I dont think it is nearly every fighter at all. Barely any fight for the fans but a hell of a lot fight because they want to be the best and want to go down in history. I think there are very few who fight for money alone.


----------



## DJ Syko (Jan 6, 2008)

The only people that are assholes are the people that claim they are a MMA fan and hate Nick Diaz. Sure i understand he can be annoying by all the shit he talks etc. but his style of fighting and his talents are amazing and no MMA fan can claim they hate that. He is easily top 5 most awesome guys to watch in MMA.


----------



## Davisty69 (May 24, 2007)

Look, both Diaz brothers are half retarded... but you can't argue with the fact that they are some of the most entertaining fighters to watch. 

Also, their incredible skills cannot be denied. They are both damn good, particularly Nick. 

SO to answer your question, yes.


----------



## edlavis88 (Jul 12, 2009)

Davisty69 said:


> Look, both Diaz brothers are half retarded... but you can't argue with the fact that they are some of the most entertaining fighters to watch.
> 
> Also, their incredible skills cannot be denied. They are both damn good, particularly Nick.
> 
> SO to answer your question, yes.


This is pretty much spot on. It's cringe worthy watching them try and string sentences together and i dont think their attitudes outside of fights are positive to the sport in general but once they pass into the cage they are phenominal to watch.


----------



## ESPADA9 (Oct 13, 2006)

Can't stand him but I respect his skills.
I was at the fight and the crowd were nearly all cheering for Nick.


----------



## JuggNuttz (Oct 5, 2006)

locnott said:


> I dont like the guy as a person, I respect him as a fighter, and have learned to not bet against him.
> I think he has a personality disorder or something.
> Anyway Im not a fan, but I respect his skills.

### Stored data

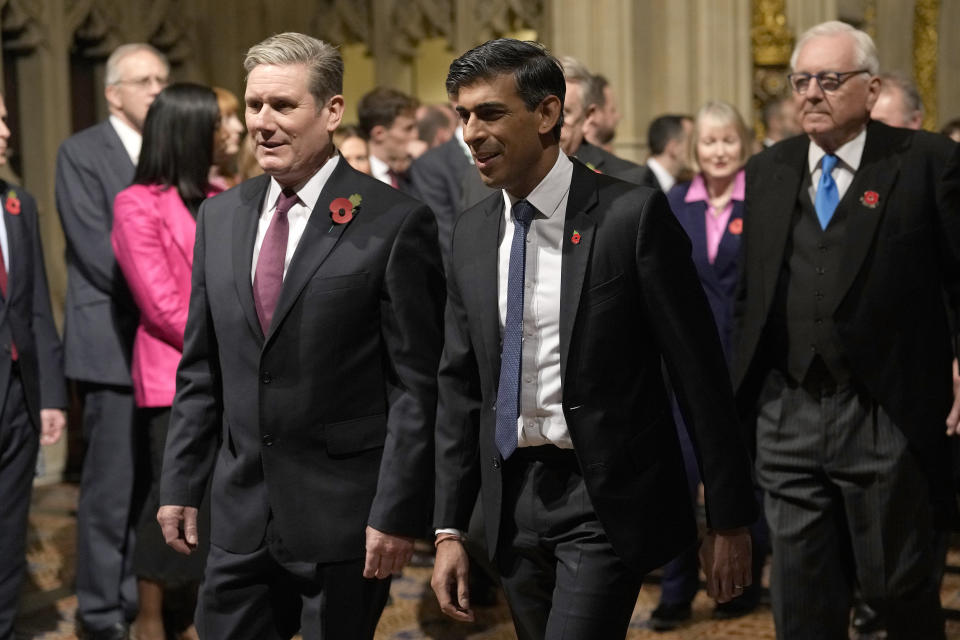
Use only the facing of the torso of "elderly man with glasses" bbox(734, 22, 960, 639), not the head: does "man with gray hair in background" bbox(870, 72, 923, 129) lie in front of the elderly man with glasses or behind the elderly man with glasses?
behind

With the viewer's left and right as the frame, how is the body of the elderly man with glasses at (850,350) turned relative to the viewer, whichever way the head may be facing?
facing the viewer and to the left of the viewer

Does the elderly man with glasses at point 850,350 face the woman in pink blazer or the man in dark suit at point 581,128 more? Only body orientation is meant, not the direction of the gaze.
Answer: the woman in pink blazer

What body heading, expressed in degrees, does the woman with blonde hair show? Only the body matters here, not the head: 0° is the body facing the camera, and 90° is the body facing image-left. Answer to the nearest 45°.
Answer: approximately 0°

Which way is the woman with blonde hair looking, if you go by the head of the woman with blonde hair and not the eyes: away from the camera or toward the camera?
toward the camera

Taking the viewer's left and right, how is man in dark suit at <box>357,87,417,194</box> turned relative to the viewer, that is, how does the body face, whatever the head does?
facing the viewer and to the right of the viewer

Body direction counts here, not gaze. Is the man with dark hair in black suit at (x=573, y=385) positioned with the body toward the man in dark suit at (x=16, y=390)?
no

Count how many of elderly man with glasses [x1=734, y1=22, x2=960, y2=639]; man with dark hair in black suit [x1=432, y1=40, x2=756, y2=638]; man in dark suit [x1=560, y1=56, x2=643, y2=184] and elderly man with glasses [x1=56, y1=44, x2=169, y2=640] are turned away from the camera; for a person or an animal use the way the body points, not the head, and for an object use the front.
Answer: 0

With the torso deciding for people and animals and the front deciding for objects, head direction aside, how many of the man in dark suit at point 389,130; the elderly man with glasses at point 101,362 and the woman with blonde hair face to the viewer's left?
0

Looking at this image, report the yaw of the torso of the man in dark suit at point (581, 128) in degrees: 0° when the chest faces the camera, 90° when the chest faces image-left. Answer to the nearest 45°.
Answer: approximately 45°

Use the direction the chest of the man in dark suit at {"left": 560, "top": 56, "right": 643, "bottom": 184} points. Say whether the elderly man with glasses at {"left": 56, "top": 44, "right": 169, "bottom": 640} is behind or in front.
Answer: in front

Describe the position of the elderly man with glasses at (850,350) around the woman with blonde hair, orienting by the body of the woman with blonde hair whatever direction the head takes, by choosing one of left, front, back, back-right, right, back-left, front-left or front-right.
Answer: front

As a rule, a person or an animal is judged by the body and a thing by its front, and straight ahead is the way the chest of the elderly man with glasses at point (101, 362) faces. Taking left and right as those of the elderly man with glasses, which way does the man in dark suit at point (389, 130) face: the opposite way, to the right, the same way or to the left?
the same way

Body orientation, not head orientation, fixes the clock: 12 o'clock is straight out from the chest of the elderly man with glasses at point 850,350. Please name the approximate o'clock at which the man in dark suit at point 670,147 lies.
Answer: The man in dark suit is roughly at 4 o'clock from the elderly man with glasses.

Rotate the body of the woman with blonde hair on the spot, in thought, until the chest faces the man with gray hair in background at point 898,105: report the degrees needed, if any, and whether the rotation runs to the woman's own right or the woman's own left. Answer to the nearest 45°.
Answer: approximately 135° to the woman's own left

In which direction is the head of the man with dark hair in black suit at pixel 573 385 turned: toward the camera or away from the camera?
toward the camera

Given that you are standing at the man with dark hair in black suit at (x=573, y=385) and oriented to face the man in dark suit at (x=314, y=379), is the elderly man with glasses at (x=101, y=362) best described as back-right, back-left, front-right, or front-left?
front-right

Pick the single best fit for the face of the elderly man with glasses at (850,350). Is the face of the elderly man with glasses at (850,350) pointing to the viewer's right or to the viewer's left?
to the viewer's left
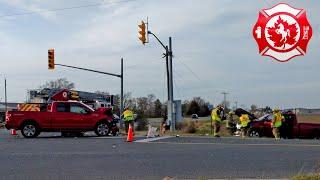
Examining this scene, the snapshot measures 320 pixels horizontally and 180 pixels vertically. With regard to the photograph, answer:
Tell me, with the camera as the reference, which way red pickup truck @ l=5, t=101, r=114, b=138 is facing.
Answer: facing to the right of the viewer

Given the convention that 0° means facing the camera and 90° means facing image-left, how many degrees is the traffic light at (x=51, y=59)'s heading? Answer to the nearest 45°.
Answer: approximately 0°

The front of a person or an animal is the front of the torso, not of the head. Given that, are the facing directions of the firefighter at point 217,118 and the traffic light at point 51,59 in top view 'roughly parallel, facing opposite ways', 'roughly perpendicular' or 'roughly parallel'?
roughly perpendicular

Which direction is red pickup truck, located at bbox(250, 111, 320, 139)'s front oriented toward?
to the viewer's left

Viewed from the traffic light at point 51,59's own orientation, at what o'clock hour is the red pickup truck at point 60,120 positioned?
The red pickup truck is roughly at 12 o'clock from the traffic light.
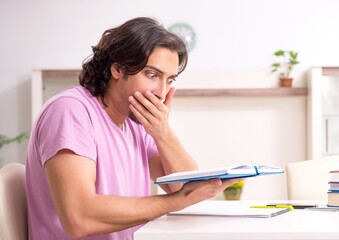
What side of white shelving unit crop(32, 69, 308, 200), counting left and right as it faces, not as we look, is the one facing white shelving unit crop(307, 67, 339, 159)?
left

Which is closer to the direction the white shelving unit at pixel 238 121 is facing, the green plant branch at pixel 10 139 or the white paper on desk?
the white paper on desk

### Brief 1
Copy the part of the Diaz forum thread between "I was at the" and "bet against him.", inclusive.
### Brief 2
Decide whether each statement agrees with the Diaz forum thread, answering yes or no and quoting the words that settle it. (a) ESPADA9 says the crowd at the fight was nearly all cheering for Nick. (b) DJ Syko places Nick Diaz among the top 3 guys to watch in MMA. (c) edlavis88 thinks the Diaz brothers' attitudes outside of fights are positive for the sport.

### Reply 1
I was at the fight and the crowd were nearly all cheering for Nick.


----------



## JuggNuttz (Oct 5, 2006)

locnott said:


> I dont like the guy as a person, I respect him as a fighter, and have learned to not bet against him.

### Reply 2
(a) Yes: "I was at the fight and the crowd were nearly all cheering for Nick."
(b) No: "He is easily top 5 most awesome guys to watch in MMA."
(c) No: "i dont think their attitudes outside of fights are positive to the sport in general"